-- WHAT IS EXPECTED --
In the entries below, print exactly the lines from the first through the one with "Fig. 2. Lithological", both included, and none of the pictures.

-- MATERIALS PROVIDED --
------------------------------

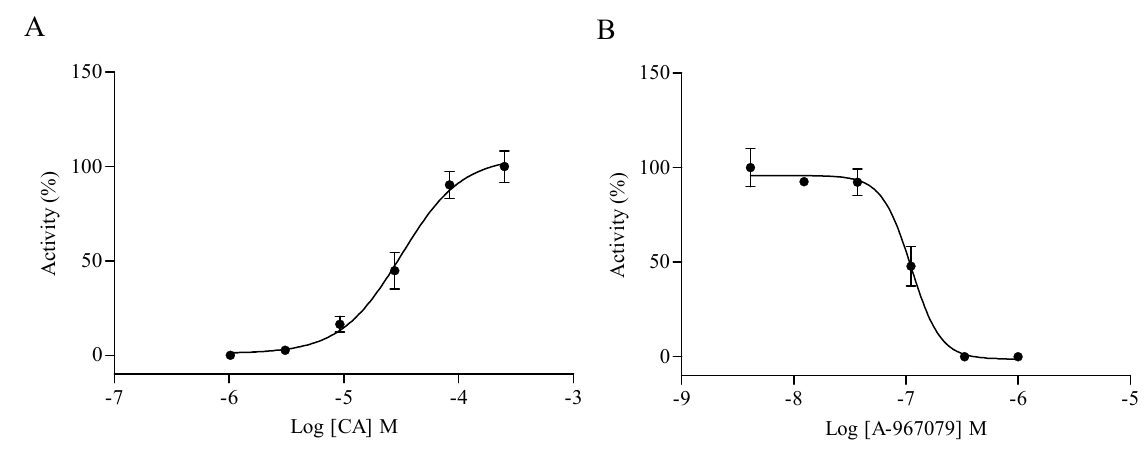
Figure 1. HEK293/transient receptor potential ankyrin 1 (TRPA1) cell line validation. ( A ) Concentration-response curves of cinnamaldehyde (CA). The EC 50 value of CA was 31.54 µM; ( B ) Concentration-response curves of A-967079 (evoked by 90 µM CA). The IC 50 value of A-967079 was 0.11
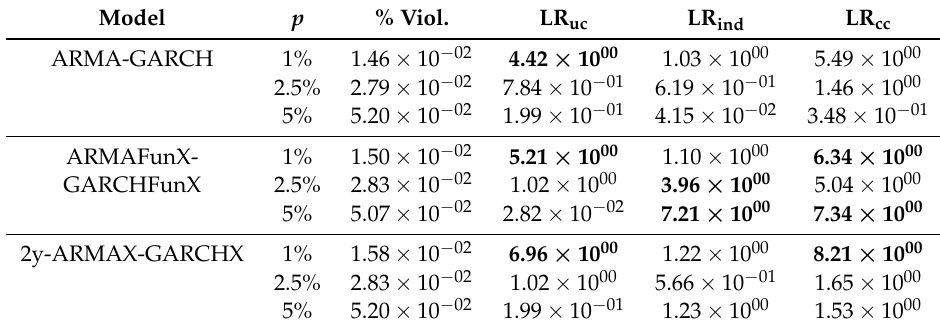
VaR prediction performance with a window size of 500 days for ARMA-GARCH, ARMAFunX-GARCHFunX and 2y-ARMAX-GARCHX for 1 − p ∈ { 99%,97.5%,95% } . Bold numbers denote significant values at the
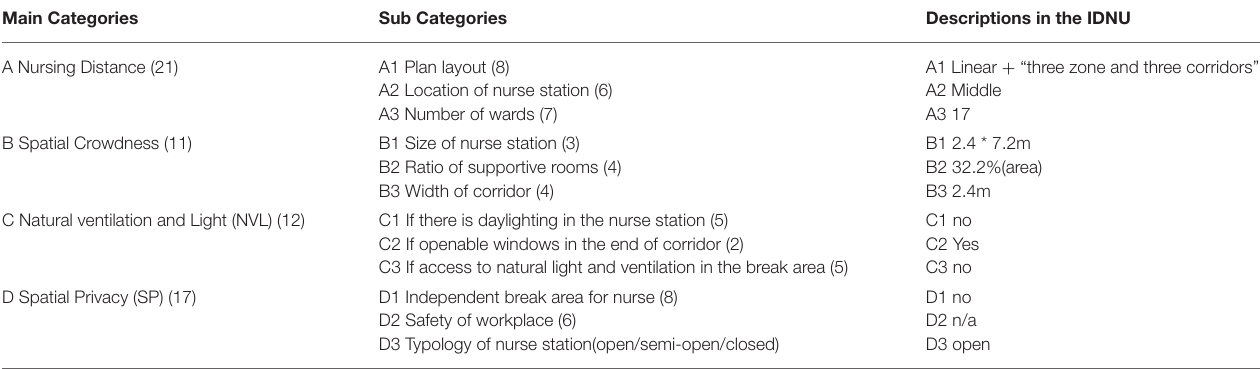
TABLE 2 | The environmental factors relevant to fatigue in infection disease nursing unit.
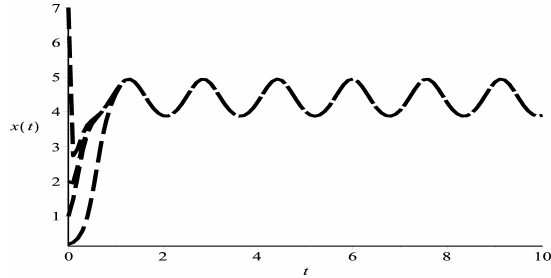
Fig. 3. Dynamic behavior of the first component x.t/ of the solution .x.t/;y.t// of system (61) with the initial conditions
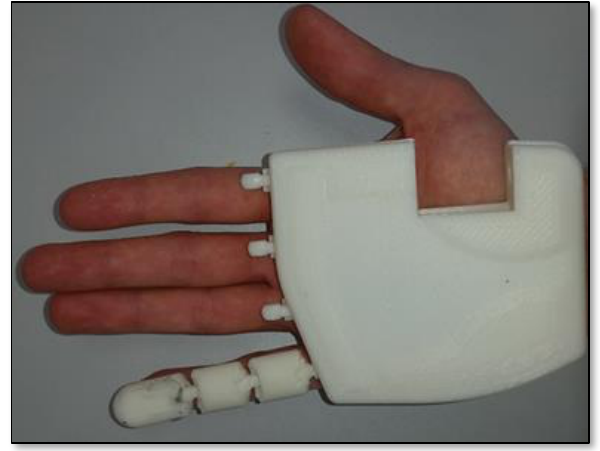
Figure 7. – Hand assembly (1).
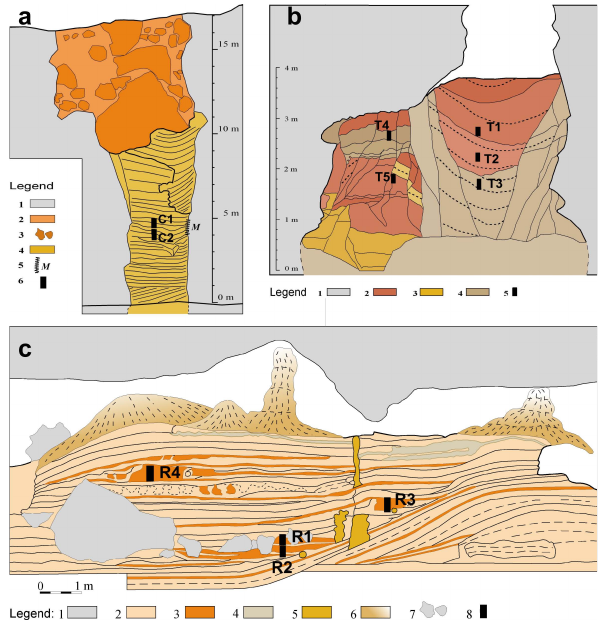
Fig. 2. Lithological sections at the studied sites: (a) a section in the filled horizontal cave passage cut by the ˇCrnotiˇce Quarry (the original section): 1=limestone, 2=flowstone mixed with red- dish clay, 3=large flowstone boulders, 4=allogenic laminated flu- vial sediment, 5=wall and sediment with tubes of Marifugia ca- vatica , 6=sampling points (C1–C2; modified from Bos´ak et al., 2004). (b) A section exposed in the Trhlovca Cave, several me- ters in thickness: 1=limestone, 2=reddish younger fill of clay, silt and fine sand, 3=clays lighter in color, with a higher sand proportion, 3=yellowish brown sandy clay, 4=brownish to ochre sandy clay, 5=sampling points (T1–T5; modified from Bos´ak et al., 2006); (c) Raˇciˇska peˇcina Cave section: 1=limestone 2=flowstone, 3=red clay, silt and sand, 4=brown clays with gravel and cave bear bones, 5=stalagmites in flowstone, 6=speleothems on the section surface, 7=collapsed limestone blocks, 8=sampling points (R1– R4; modified from Zupan Hajna et al., 2008b).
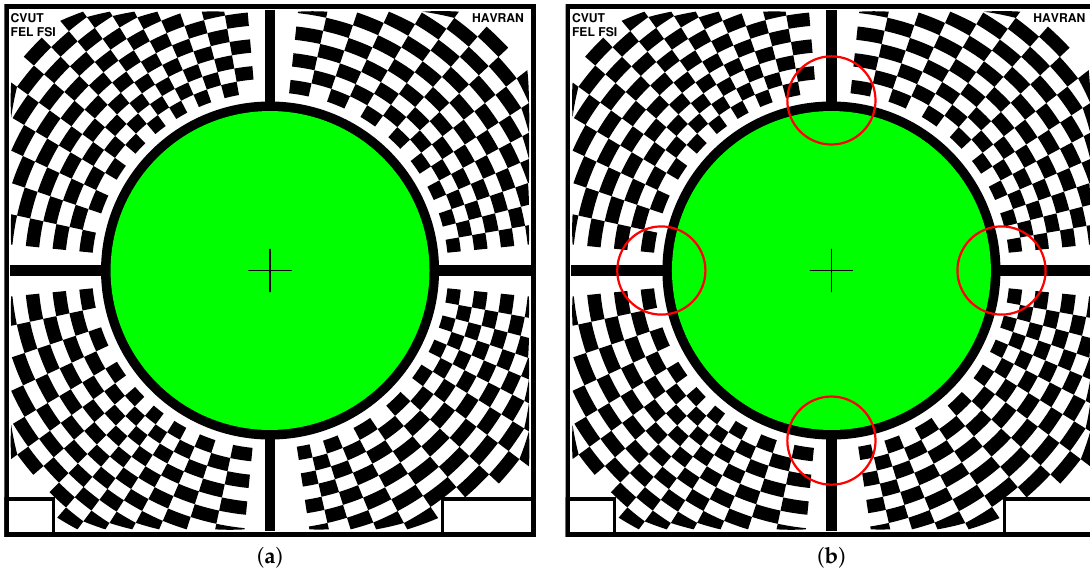
Figure 14. ( a ) Marker sticker design with a 51 mm diameter hole shown by the green colour; the size of marker sticker is 85 85 mm 2 , the angular distribution of chequerboard pattern is intentionally × irregular; ( b ) Red circles mark the regions that allow for visual detection and checking of correctness of acquired images. This enables proper sample orientation in case of any image transformation by camera processing or for incorrect positioning the orientation of the gantry towards the measured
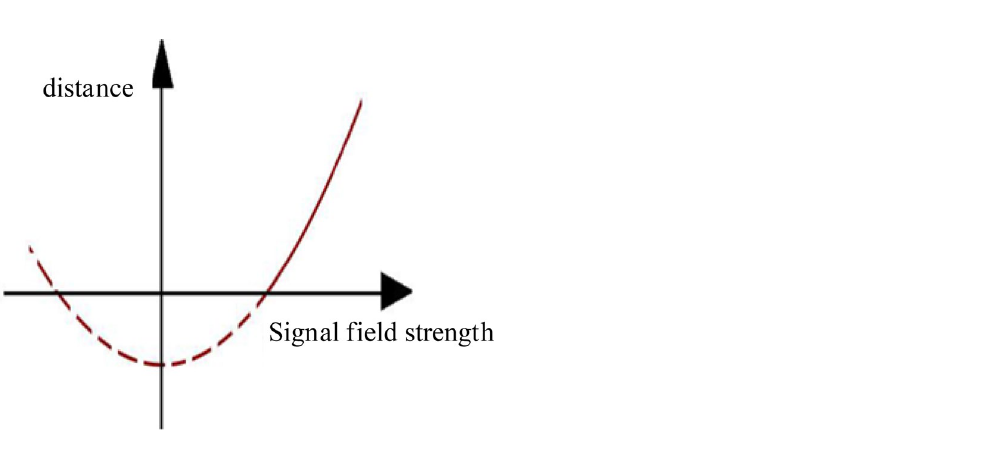
Figure 9. Parabolic graph of distance and wireless signal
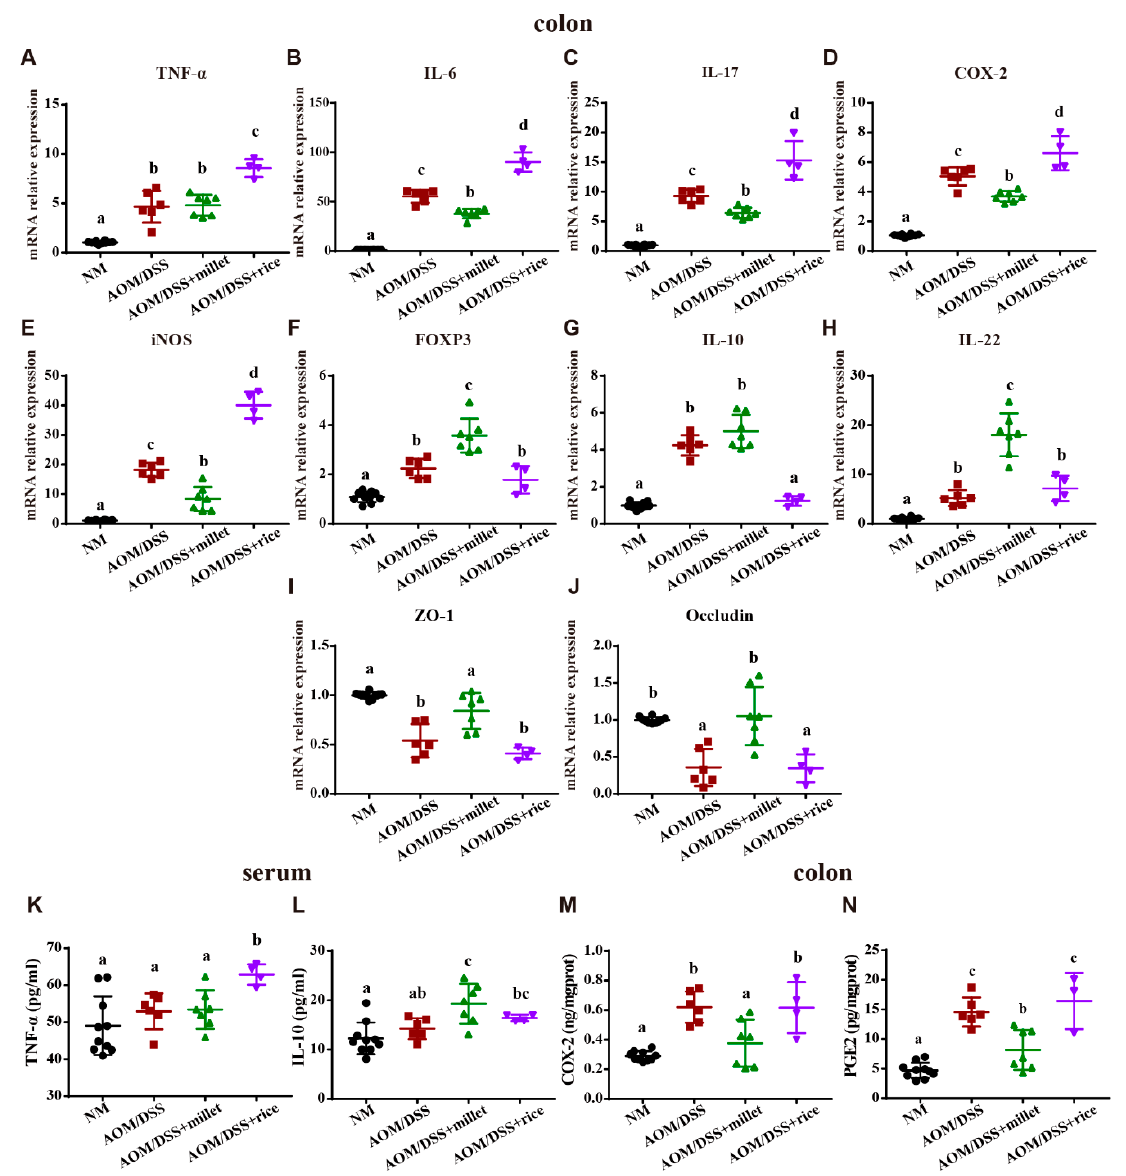
Figure 4. The mRNA expression levels of ( A ) TNF- α , ( B ) IL-6, ( C ) IL-17, ( D ) COX-2, ( E ) iNOS, ( F ) FOXP3, ( G ) IL-10, ( H ) IL-22, ( I ) ZO-1, and ( J ) occludin in the colonic samples. The expression levels of ( K ) TNF- α and ( L ) IL-10 in serum. The expression levels of ( M ) COX-2 and ( N ) PGE2 in the colon. Data are shown as the mean ± SD. Means with different letters are significantly different ( p < 0.05). n = 10, 6, 7, and 4 for NM, AOM/DSS, AOM/DSS + millet, and AOM/DSS + rice groups, respectively. These RT-qPCR findings were further confirmed via ELISA. There was no significant di ff erence in the concentration of serum TNF- α among the NM, AOM / DSS and AOM / DSS + millet groups. However, compared to levels in the AOM / DSS + millet group, the intake of rice significantly enhanced the concentration of serum TNF- α . The concentration of anti-inflammatory cytokine IL-10 in the serum was significantly increased by millet treatment compared to that in the AOM / DSS group. Moreover, the concentrations of the pro-inflammatory cytokines COX-2 and PGE2 in colon tissues were significantly upregulated by AOM / DSS treatment. The dietary intervention of millet significantly reduced the levels of colonic COX-2 and PGE2 compared to the levels for the AOM / DSS- and AOM / DSS + rice-treated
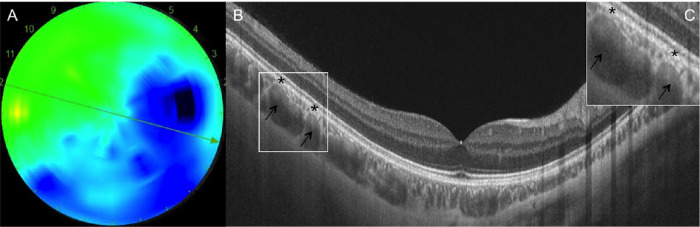
Example of large choroidal vessels in a medium-thin choroid. (A) The 12-mm CT map shows an asymmetrical CT pattern. Color code: red, >400 µm; yellow, 300–400 µm; green, 200–300 µm; blue, <200 µm. (B) The OCT B-scan corresponding to the green arrow in (A) shows the presence of large choroidal vessels, presumably veins (black arrows), occupying almost the entire CT, with no obvious choriocapillaris thinning (black asterisks). (C) Insert showing the magnification of the area of interest, the white square in (B); the choriocapillaris is still visible between the large vessel walls and the retinal pigment epithelium (black asterisks).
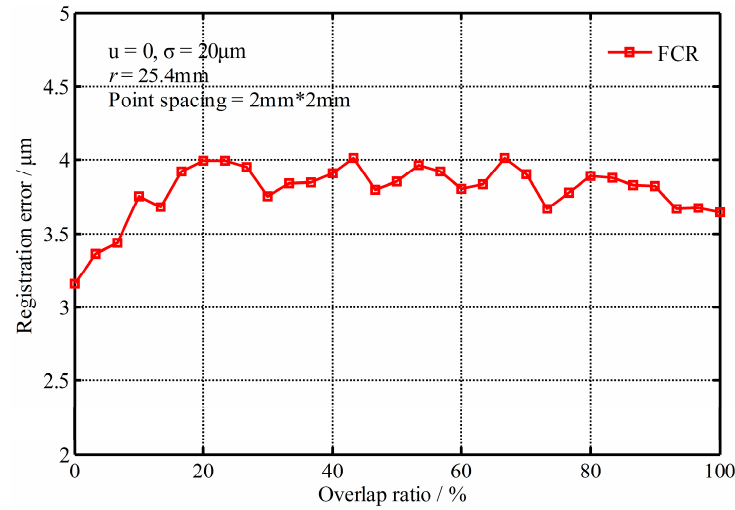
Figure 9. Registration errors changed with the overlapping ratio.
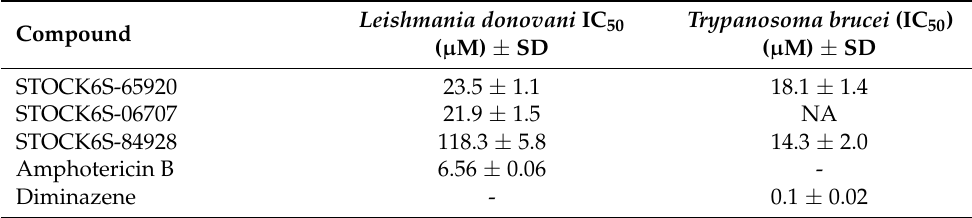
Figure 7. MM/PBSA computation of per-residue energy decomposition for the Ld SMT-STOCK6S- 06707 complex. Table 6. Results from the in vitro studies of the selected hit compounds against the promastigotes of Leishmania donovani and Trypanosoma brucei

------------------------------

-- PROBLEM SOLUTION --
Figure 1. HEK293/transient receptor potential ankyrin 1 (TRPA1) cell line validation. ( A ) Concentration-response curves of cinnamaldehyde (CA). The EC 50 value of CA was 31.54 µM; ( B ) Concentration-response curves of A-967079 (evoked by 90 µM CA). The IC 50 value of A-967079 was 0.11
VaR prediction performance with a window size of 500 days for ARMA-GARCH, ARMAFunX-GARCHFunX and 2y-ARMAX-GARCHX for 1 − p ∈ { 99%,97.5%,95% } . Bold numbers denote significant values at the
TABLE 2 | The environmental factors relevant to fatigue in infection disease nursing unit.
Fig. 3. Dynamic behavior of the first component x.t/ of the solution .x.t/;y.t// of system (61) with the initial conditions
Figure 7. – Hand assembly (1).
Fig. 2. Lithological sections at the studied sites: (a) a section in the filled horizontal cave passage cut by the ˇCrnotiˇce Quarry (the original section): 1=limestone, 2=flowstone mixed with red- dish clay, 3=large flowstone boulders, 4=allogenic laminated flu- vial sediment, 5=wall and sediment with tubes of Marifugia ca- vatica , 6=sampling points (C1–C2; modified from Bos´ak et al., 2004). (b) A section exposed in the Trhlovca Cave, several me- ters in thickness: 1=limestone, 2=reddish younger fill of clay, silt and fine sand, 3=clays lighter in color, with a higher sand proportion, 3=yellowish brown sandy clay, 4=brownish to ochre sandy clay, 5=sampling points (T1–T5; modified from Bos´ak et al., 2006); (c) Raˇciˇska peˇcina Cave section: 1=limestone 2=flowstone, 3=red clay, silt and sand, 4=brown clays with gravel and cave bear bones, 5=stalagmites in flowstone, 6=speleothems on the section surface, 7=collapsed limestone blocks, 8=sampling points (R1– R4; modified from Zupan Hajna et al., 2008b).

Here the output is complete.